Before SDEdit, the dominant approaches were built on generative adversarial networks (GANs). These came in two broad families, both with drawbacks the paper highlights:
In both cases, supporting a new editing task generally means new training data, new losses, or new models. SDEdit's contribution was to show that a single pretrained diffusion model, used as a generative prior, can handle stroke-based synthesis, stroke-based editing, and image compositing out of the box, with no additional training and no inversion, while navigating the faithfulness-realism tradeoff through a single intuitive knob [1].
SDEdit builds on score-based generative models defined through SDEs, the framework of Song et al. (2021) that unifies denoising diffusion and score matching. In that framework, a forward SDE gradually perturbs a clean image into pure Gaussian noise over a continuous time variable t that runs from 0 (clean data) to 1 (pure noise). A learned score network approximates the gradient of the log data density at each noise level, and simulating the corresponding reverse-time SDE starting from noise generates new samples. SDEdit was demonstrated with both the Variance Exploding (VE) and Variance Preserving (VP) SDE formulations [1].
The forward process can be written schematically as x(t) = alpha(t) x(0) + sigma(t) z, where z is standard Gaussian noise and sigma(t) sets the noise scale. The key move in SDEdit is to not start the reverse process from pure noise at t = 1. Instead, it picks an intermediate time t0 strictly between 0 and 1, and proceeds in two steps [1][2]:
Perturb the guide. Take the user-provided guide image and add Gaussian noise corresponding to the noise level sigma(t0). This pushes the guide partway up the diffusion trajectory, far enough to make its low-level artifacts (the visible brushstrokes, hard collage seams, flat colors) statistically indistinguishable from where a noised real image would be, but not so far that the overall layout and color composition are destroyed.
Run the reverse SDE from t0. Initialize the reverse-time SDE with this noisy guide and integrate it down from t0 to 0 using the pretrained score model. The result is a clean image that lies on the model's manifold of realistic images while remaining close to the structure of the guide.

(Stored data):

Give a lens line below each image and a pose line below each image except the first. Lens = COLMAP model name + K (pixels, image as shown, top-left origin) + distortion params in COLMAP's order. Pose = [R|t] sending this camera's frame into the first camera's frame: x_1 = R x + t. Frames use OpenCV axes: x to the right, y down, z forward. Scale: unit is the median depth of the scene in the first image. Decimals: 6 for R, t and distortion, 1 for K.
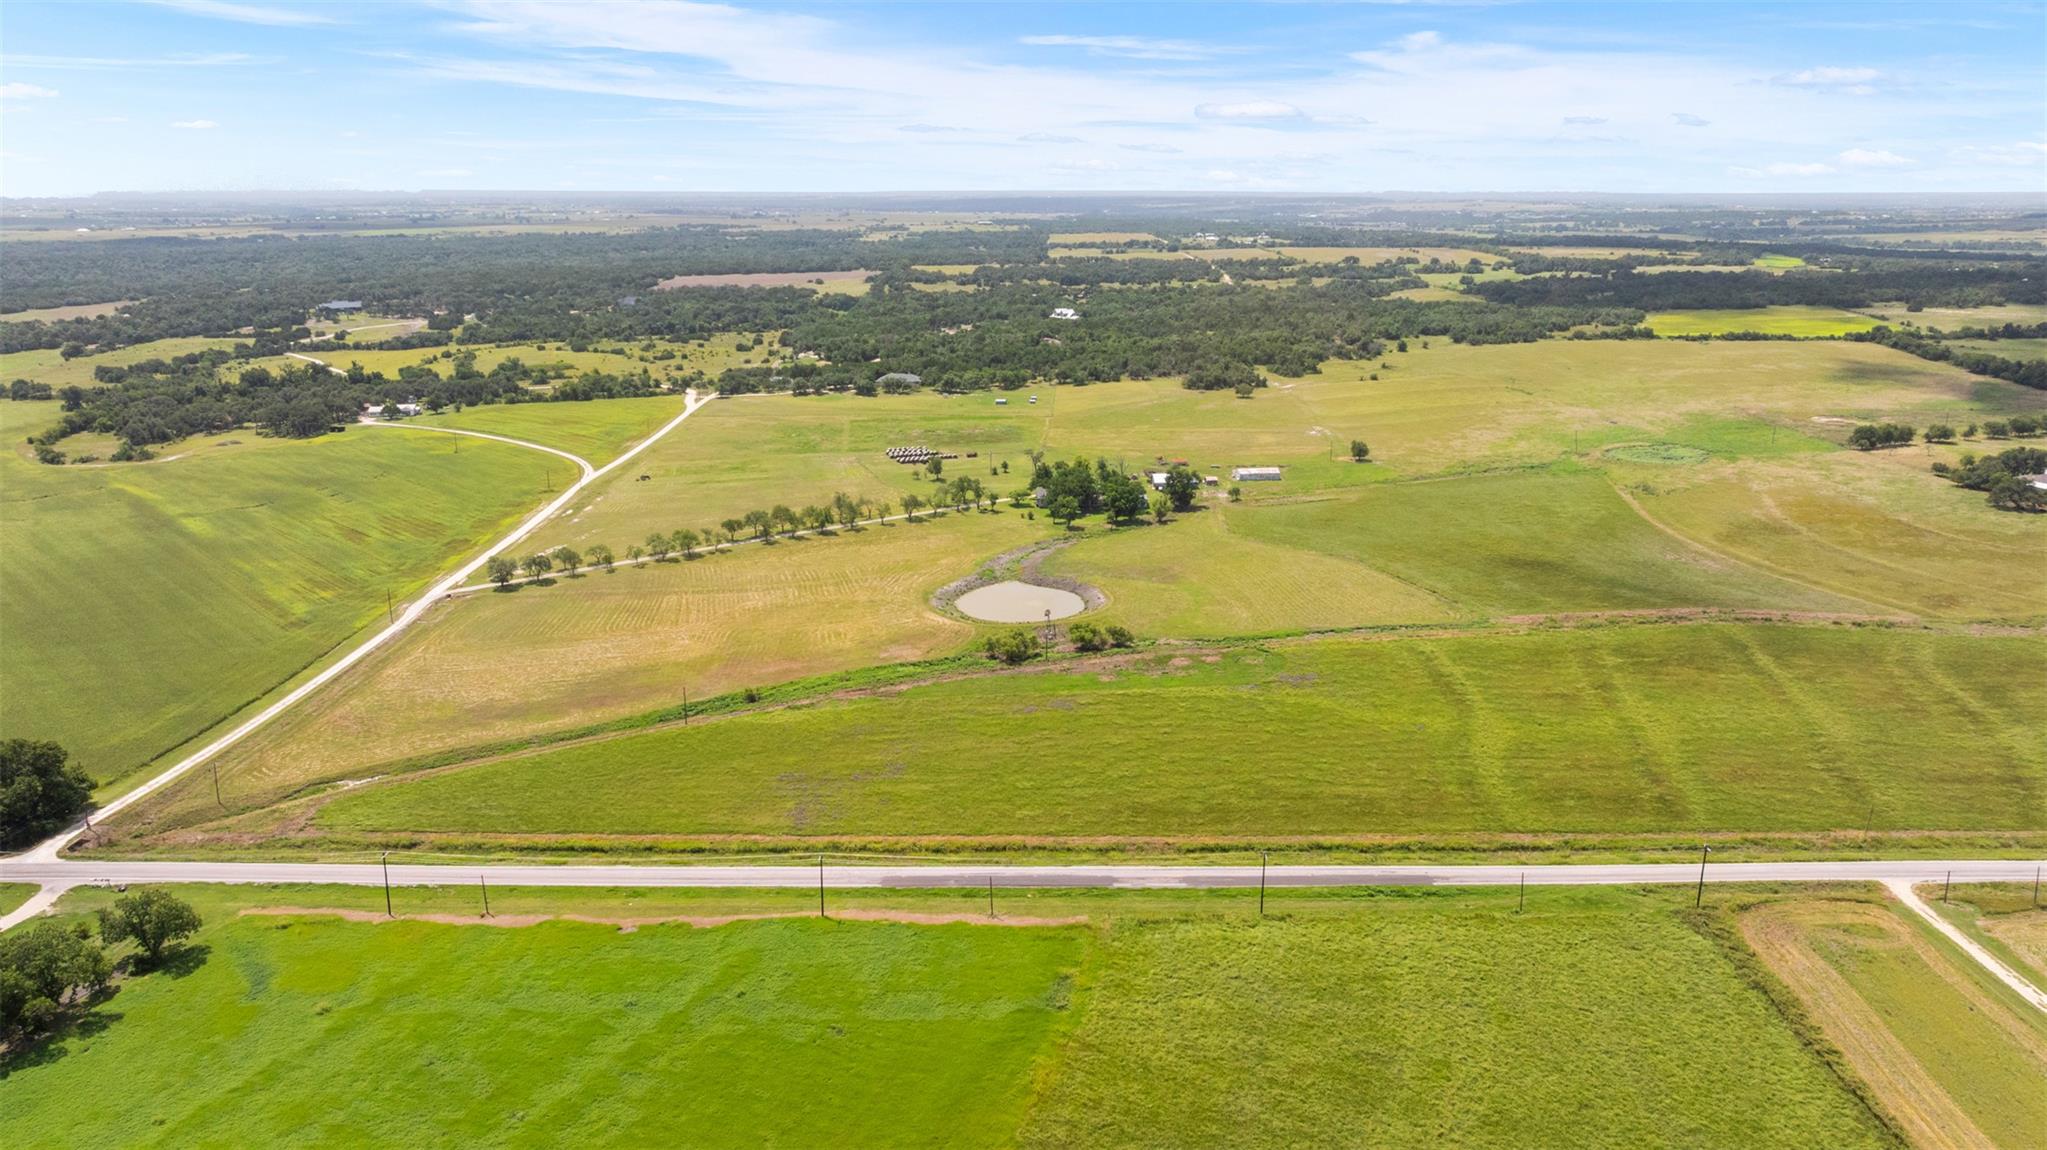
lens RADIAL K [[1435.2, 0, 1052.3], [0, 1435.2, 575.8], [0, 0, 1]] dist [-0.012790, -0.000736]
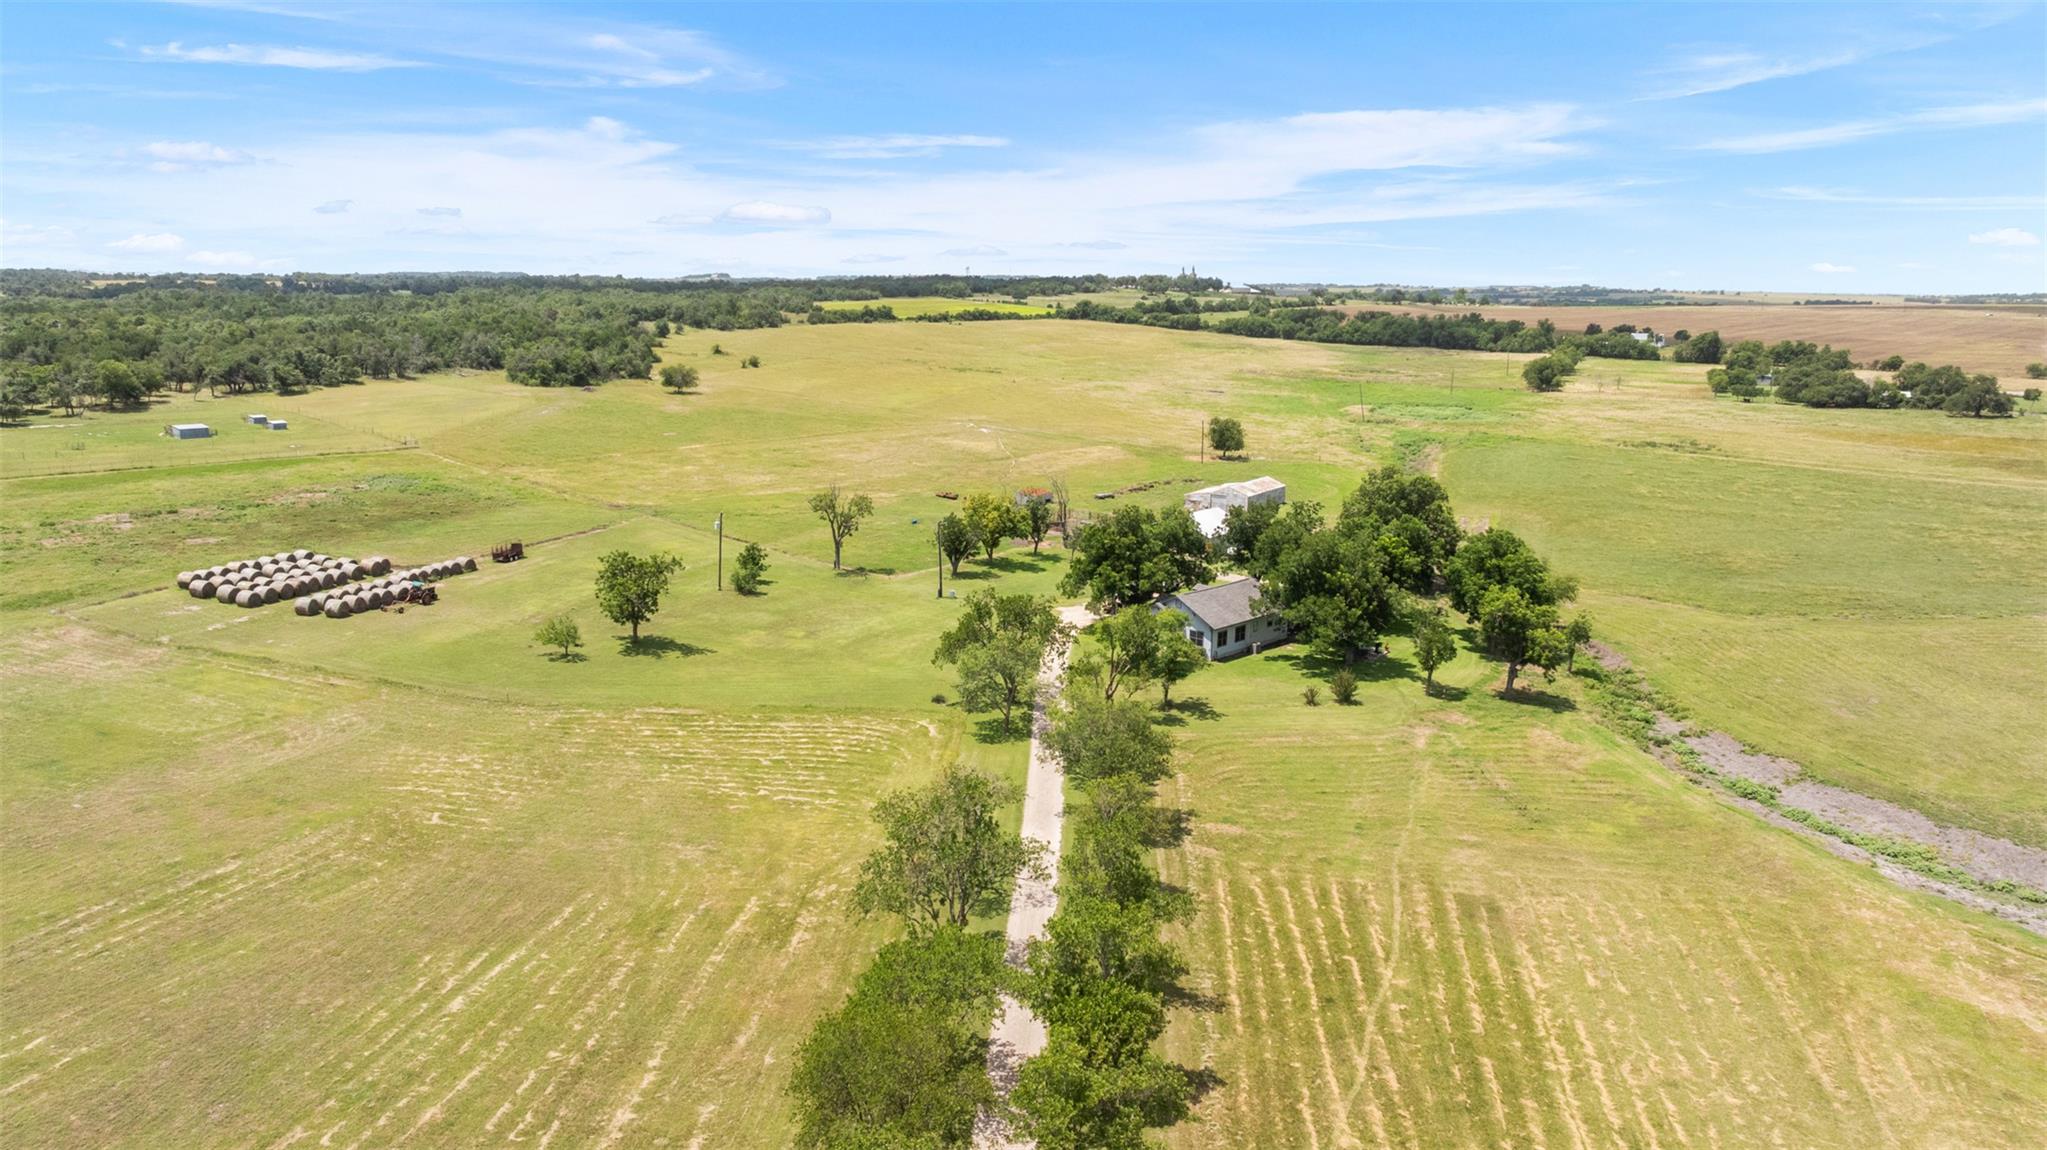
lens RADIAL K [[1488.9, 0, 1023.5], [0, 1488.9, 575.0], [0, 0, 1]] dist [-0.009849, -0.003480]
pose [[0.643891, -0.143772, 0.751487, -0.367101], [0.190517, 0.981378, 0.024515, -0.116478], [-0.741018, 0.127387, 0.659292, 1.253089]]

(Work task 1):
Copy from the SDEdit passage the words from "Run the reverse" up to and including "of the guide.".
(Work task 2):
Answer the following from the SDEdit passage.
(a) On what kind of network were the dominant approaches before SDEdit built?
(b) Over what range does the continuous time variable t run, and what does each end represent?
(c) Which two SDE formulations was SDEdit demonstrated with?
(Work task 3):
Pick up the SDEdit passage from where it stops and continue it.
The material placed after the SDEdit passage is separate from that passage.

(Written reply 1):
Run the reverse SDE from t0. Initialize the reverse-time SDE with this noisy guide and integrate it down from t0 to 0 using the pretrained score model. The result is a clean image that lies on the model's manifold of realistic images while remaining close to the structure of the guide.

(Written reply 2):
(a) Generative adversarial networks (GANs).
(b) From 0, which is clean data, to 1, which is pure noise.
(c) The Variance Exploding (VE) and Variance Preserving (VP) formulations.

(Written reply 3):
The hyperparameter t0 is the central control. It directly trades off the two objectives [1][2]:
| Choice of t0 | Noise added to the guide | Effect on output |
|---|---|---|
| Small t0 (near 0) | Little noise | More faithful to the guide, but artifacts may survive (less realistic) |
| Intermediate t0 | Moderate noise | Balanced: realistic output that still follows the guide |
| Large t0 (near 1) | Much noise | More realistic, but less faithful; structure of the guide can be lost |
In other words, adding more noise and running the SDE for longer yields more realistic but less faithful images, while adding less noise yields more faithful but less realistic ones. The paper notes there is generally a "sweet spot" range of t0 (it reports good results for t0 roughly in the 0.3 to 0.6 range, depending on the task) where outputs are both realistic and faithful. Because the procedure is stochastic, running it several times from the same guide produces a set of distinct plausible outputs [1].
For local edits, SDEdit can also incorporate a user-specified region. The unedited pixels are kept fixed by repeatedly replacing them with an appropriately noised version of the original image at each reverse step, so that only the targeted region is regenerated while the rest of the image is preserved. This makes the same algorithm usable for editing and compositing, not just full-image synthesis [1].
The original paper demonstrates three main tasks, all using the same pretrained diffusion model and the same noise-then-denoise procedure [1][2]:
To evaluate these tasks, the authors measured faithfulness with metrics such as the L2 distance between the guide and the output and a masked LPIPS perceptual distance for unintended changes, and measured realism with the Kernel Inception Distance (KID) and human studies on Amazon Mechanical Turk. In the human evaluations for stroke-based synthesis, SDEdit was reported to outperform prior GAN-based baselines by large margins, by up to 98.09 percent on realism and 91.72 percent on overall satisfaction [1].
SDEdit is the conceptual core of the now-ubiquitous image-to-image (img2img) editing mode in modern diffusion tools. In Stable Diffusion's img2img pipeline, an input image is encoded, partially noised according to a "strength" (or "denoising strength") parameter in the range 0 to 1, and then denoised under a text prompt. That strength parameter plays exactly the role of SDEdit's t0: a strength near 0 barely changes the image (high faithfulness), while a strength near 1 discards almost all input information and behaves like text-to-image generation from scratch (high realism, low faithfulness). The same mechanism underlies image-conditioned editing in systems such as GLIDE and various distilled Stable Diffusion variants [2][5][6].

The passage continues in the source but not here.